The proposed methodology for prediction of mental health disorders among HCWs during the ongoing pandemic based on AI-aided data analysis is particularly important since they are a high-risk group for contracting the COVID-19 disease (68) and developing later stress-related symptoms. However, the methodology proposed in this article might be applied generally for all those who were exposed to higher levels of such risks during the COVID-19 pandemic. The main objective of the proposed methodology is to expand subjective metrics as predictors of potential mental health disorders mainly specific for Phase 2 with more objective metrics derived in Phases 1, 3, and 4. The use of neuro-physiological features is expected to provide additional information and increase reliability when identifying particularly at-high-risk individuals. Such efforts are well aligned with the growing literature regarding the application of AI methods in prediction of chronic mental health disorders, which has been initially focused mainly on self-report predictor variables (65,69,70) but has been subsequently extended to speech features (62) and various biomarkers (57,71,72).

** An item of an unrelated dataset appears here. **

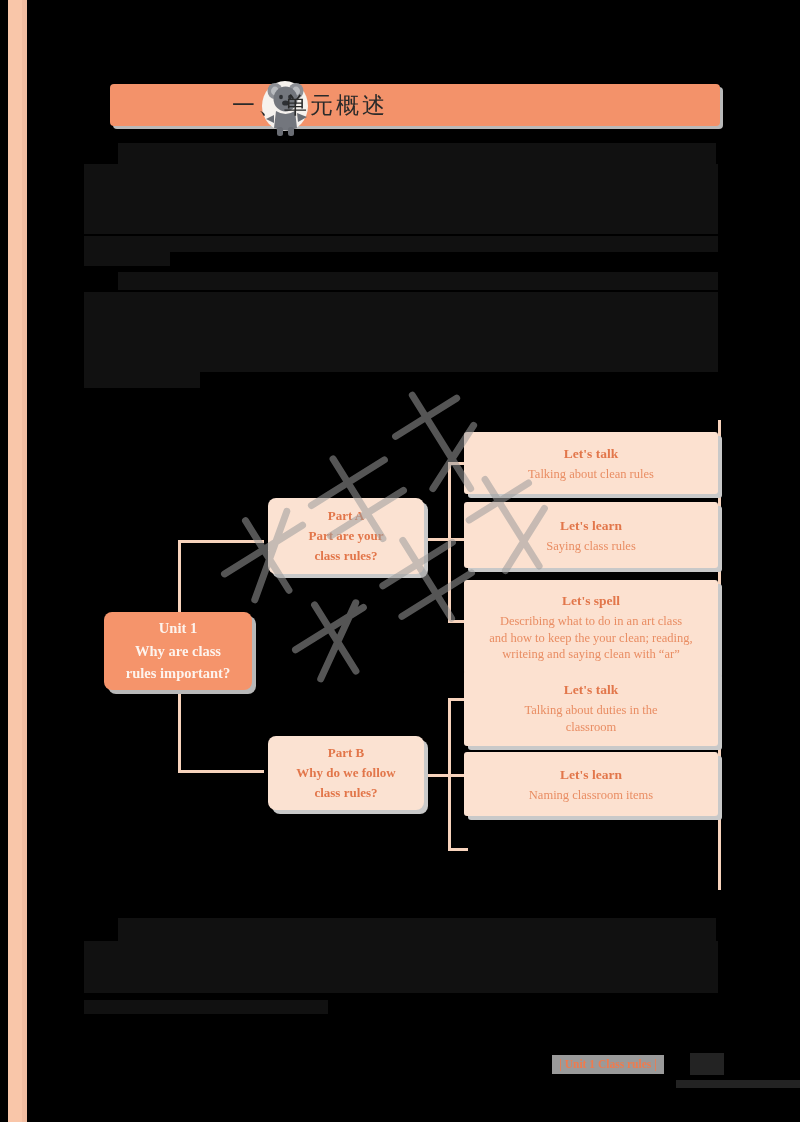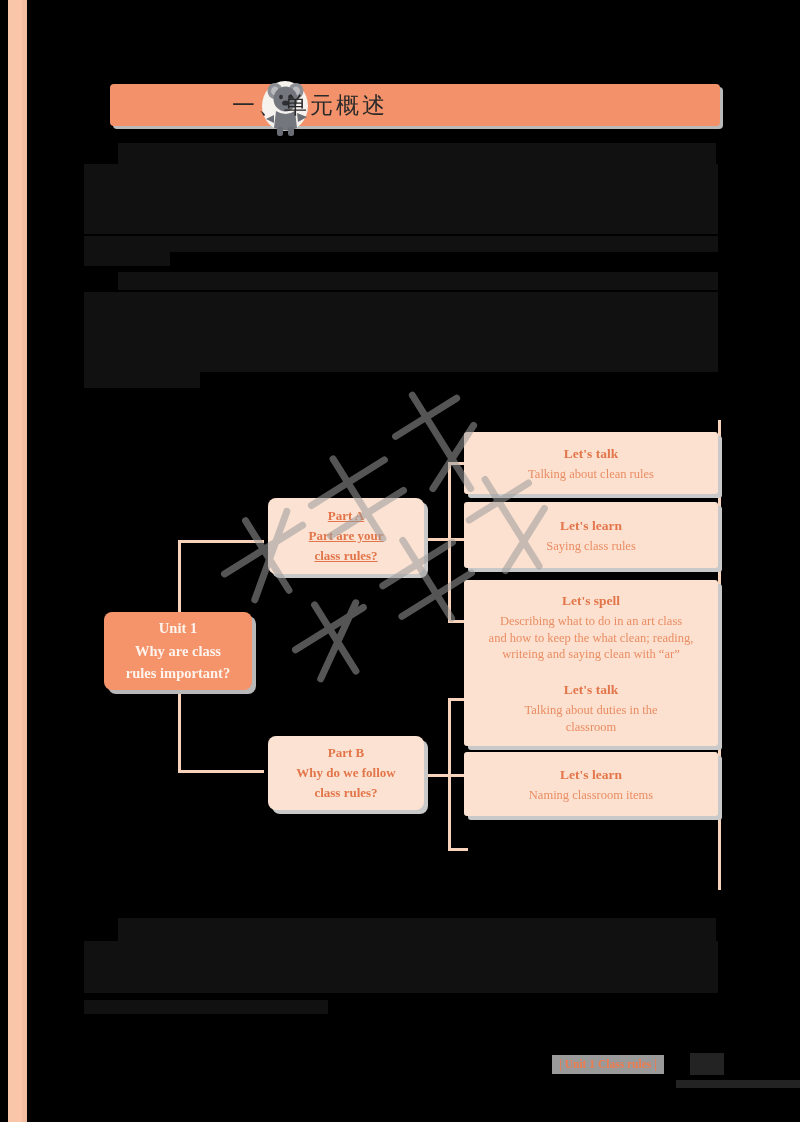"Part A" div.node { text-decoration: underline -> none }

These efforts should help mental health practitioners make their diagnostics more objectively than currently done in the DSM-5. Acquiring more reliable neuro-psycho-physiological predictors based on objective metrics assessment in early identification of the vulnerable individuals is an important step forward in the prevention of mental health disorders caused by the COVID-19 pandemic. Early identification of mental health disorders based on the proposed methodology as well as early warning indicators and risk factors are prerequisites for on-time prediction and prevention of mental health disorders of the global population, helping clinicians make diagnoses more quickly and accurately, and rapidly providing optimal treatment for patients.